*DIRECTIONS*. The needed output is the run of lines below from the one containing "photomicrograph of human" through the one containing "photomicrograph of neoplastic", copied exactly and free of pictures.

*DATA SHOWN*.
^^^^^^^^^^^^^^^^
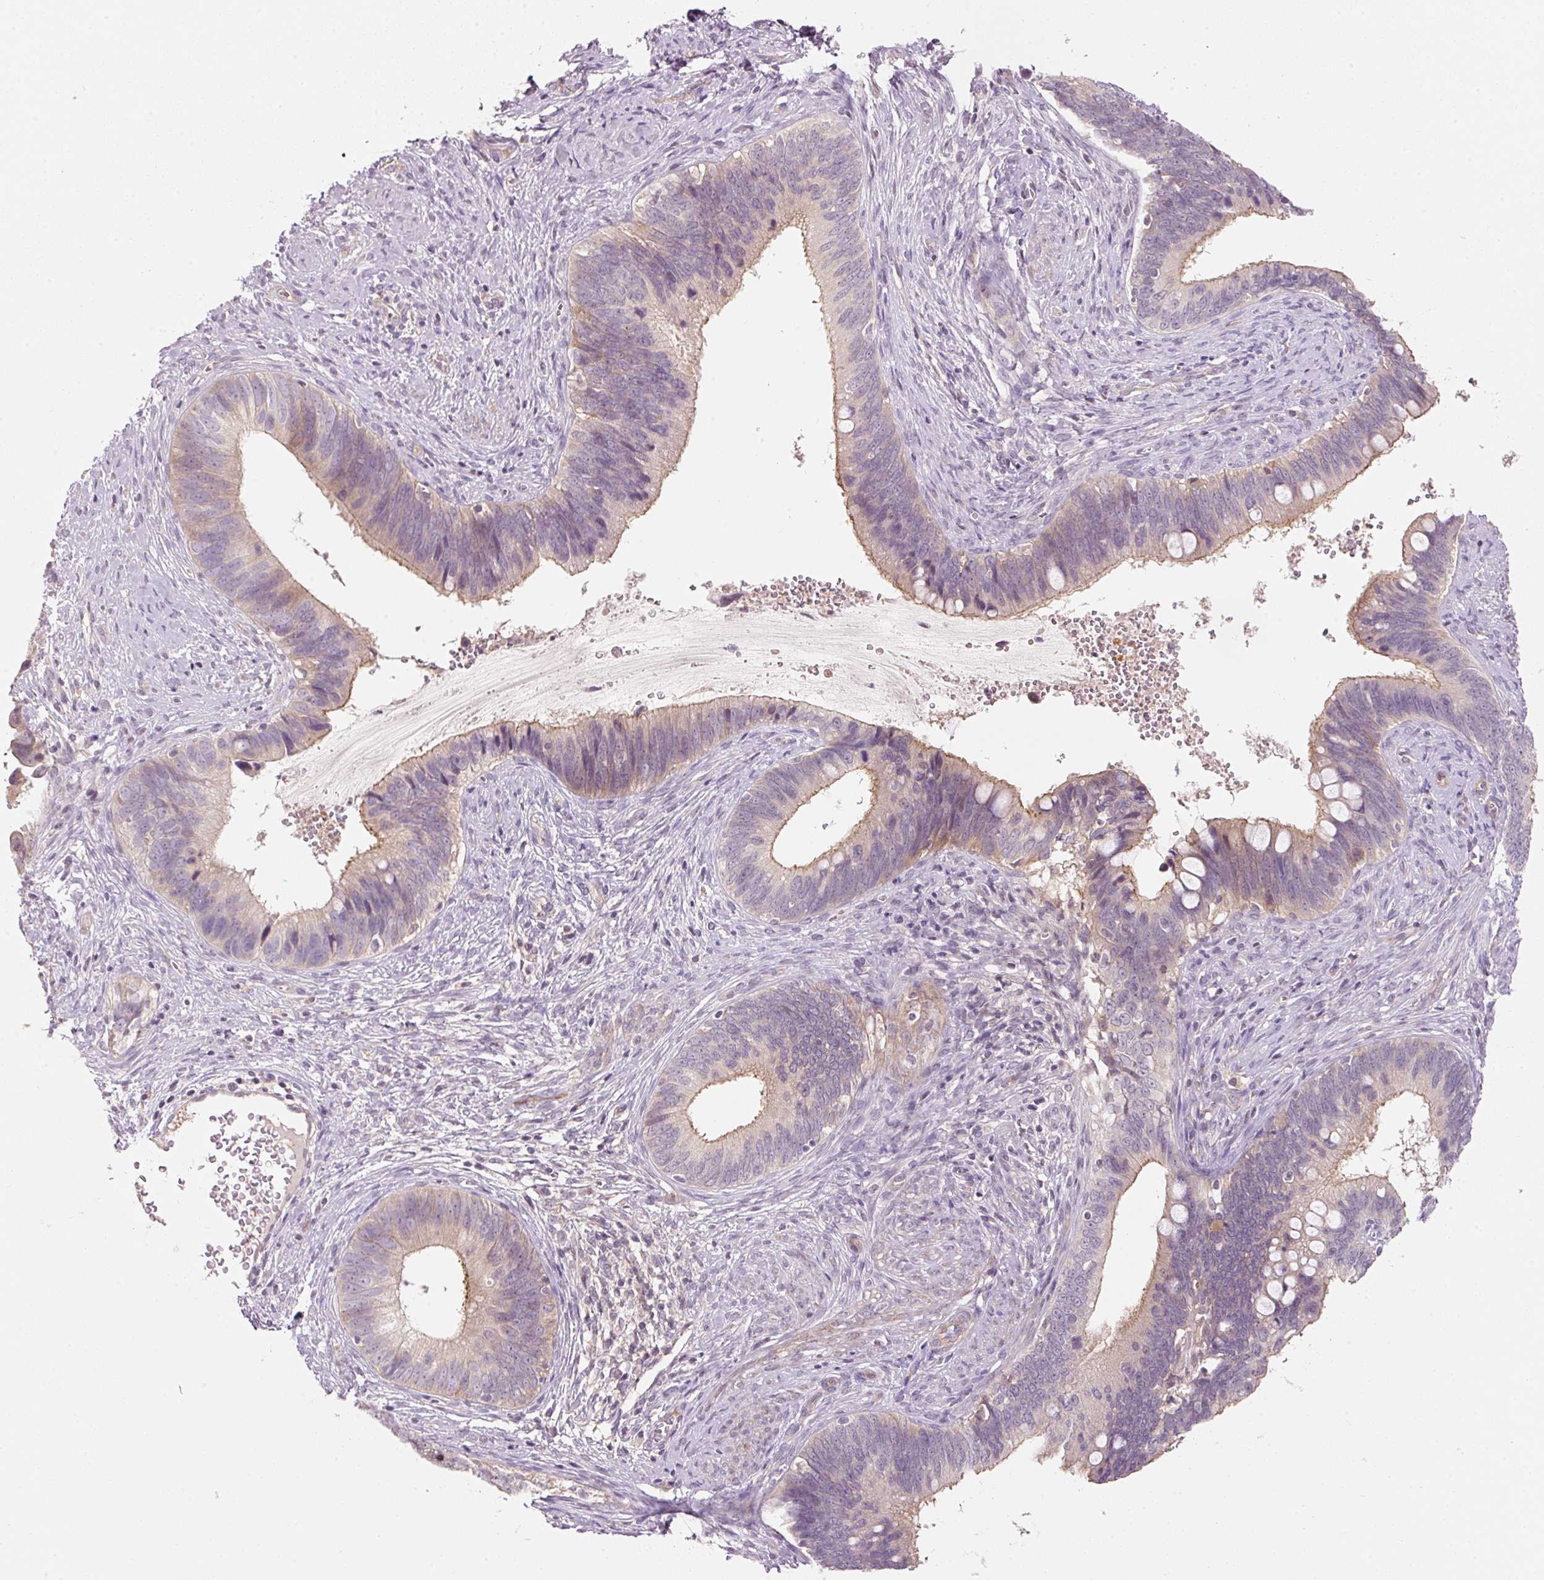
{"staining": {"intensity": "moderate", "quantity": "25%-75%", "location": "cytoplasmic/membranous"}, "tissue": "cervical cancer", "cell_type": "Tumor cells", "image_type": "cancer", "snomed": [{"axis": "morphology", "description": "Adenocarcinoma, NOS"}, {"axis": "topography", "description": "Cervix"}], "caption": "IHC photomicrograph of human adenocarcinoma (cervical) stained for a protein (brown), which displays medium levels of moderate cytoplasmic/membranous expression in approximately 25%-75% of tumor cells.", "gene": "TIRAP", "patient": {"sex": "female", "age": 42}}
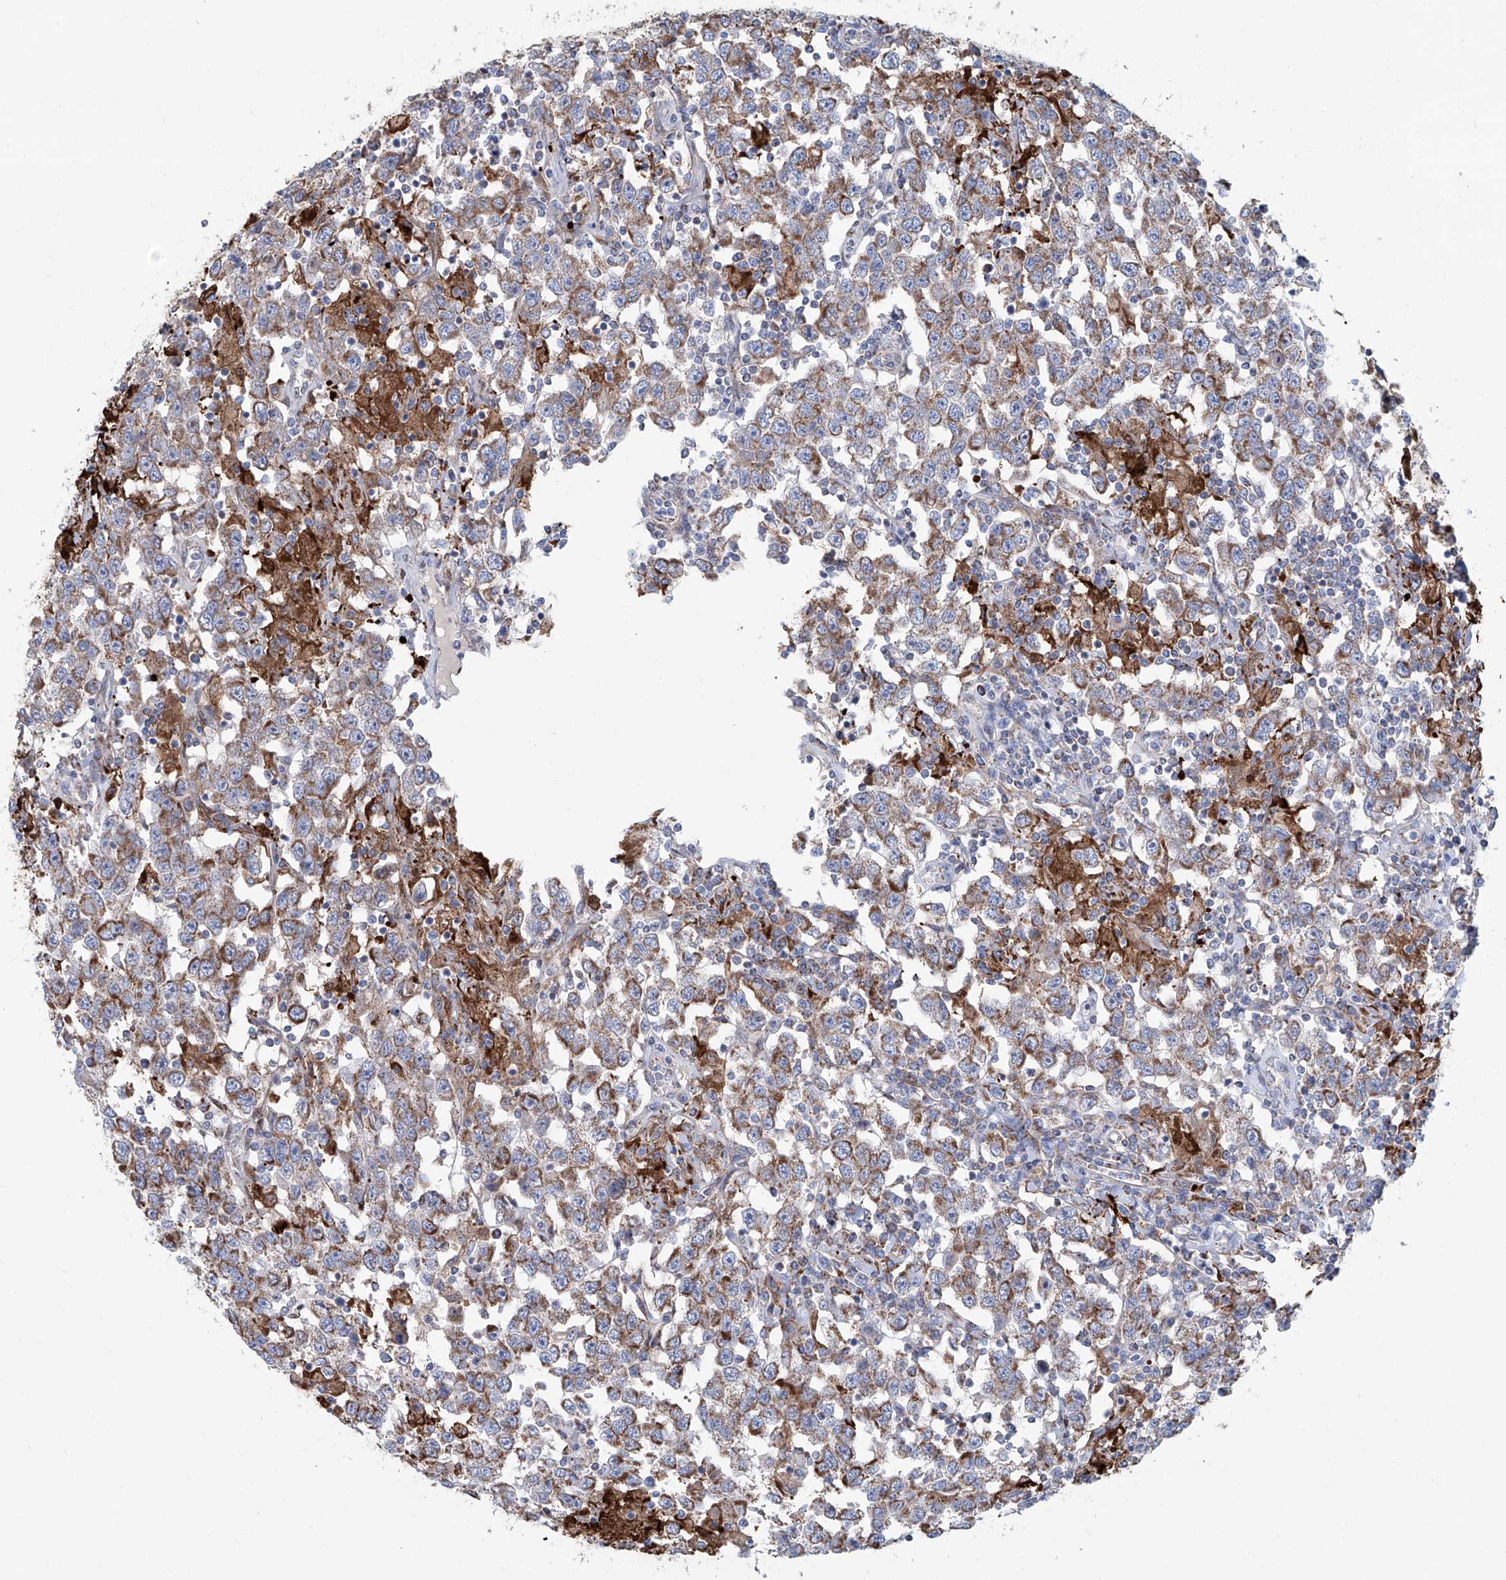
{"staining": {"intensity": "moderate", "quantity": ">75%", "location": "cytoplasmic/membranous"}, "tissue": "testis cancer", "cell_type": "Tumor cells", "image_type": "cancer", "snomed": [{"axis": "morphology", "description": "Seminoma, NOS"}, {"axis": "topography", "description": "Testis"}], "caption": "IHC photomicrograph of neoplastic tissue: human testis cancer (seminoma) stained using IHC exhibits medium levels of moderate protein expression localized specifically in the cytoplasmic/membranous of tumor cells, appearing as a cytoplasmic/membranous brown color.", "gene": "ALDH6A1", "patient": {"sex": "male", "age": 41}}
^^^^^^^^^^^^^^^^
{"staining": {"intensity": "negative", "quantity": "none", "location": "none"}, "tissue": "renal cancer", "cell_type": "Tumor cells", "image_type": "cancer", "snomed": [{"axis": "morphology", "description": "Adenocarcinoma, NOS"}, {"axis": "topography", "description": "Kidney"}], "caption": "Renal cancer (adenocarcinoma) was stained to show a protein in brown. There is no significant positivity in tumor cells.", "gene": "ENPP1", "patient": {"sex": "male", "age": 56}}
^^^^^^^^^^^^^^^^
*EXPECTED ANSWER*.
{"staining": {"intensity": "moderate", "quantity": "25%-75%", "location": "cytoplasmic/membranous"}, "tissue": "cervical cancer", "cell_type": "Tumor cells", "image_type": "cancer", "snomed": [{"axis": "morphology", "description": "Adenocarcinoma, NOS"}, {"axis": "topography", "description": "Cervix"}], "caption": "IHC photomicrograph of human adenocarcinoma (cervical) stained for a protein (brown), which displays medium levels of moderate cytoplasmic/membranous expression in approximately 25%-75% of tumor cells.", "gene": "TIRAP", "patient": {"sex": "female", "age": 42}}
{"staining": {"intensity": "moderate", "quantity": ">75%", "location": "cytoplasmic/membranous"}, "tissue": "testis cancer", "cell_type": "Tumor cells", "image_type": "cancer", "snomed": [{"axis": "morphology", "description": "Seminoma, NOS"}, {"axis": "topography", "description": "Testis"}], "caption": "IHC photomicrograph of neoplastic tissue: human testis cancer (seminoma) stained using IHC exhibits medium levels of moderate protein expression localized specifically in the cytoplasmic/membranous of tumor cells, appearing as a cytoplasmic/membranous brown color.", "gene": "ALDH6A1", "patient": {"sex": "male", "age": 41}}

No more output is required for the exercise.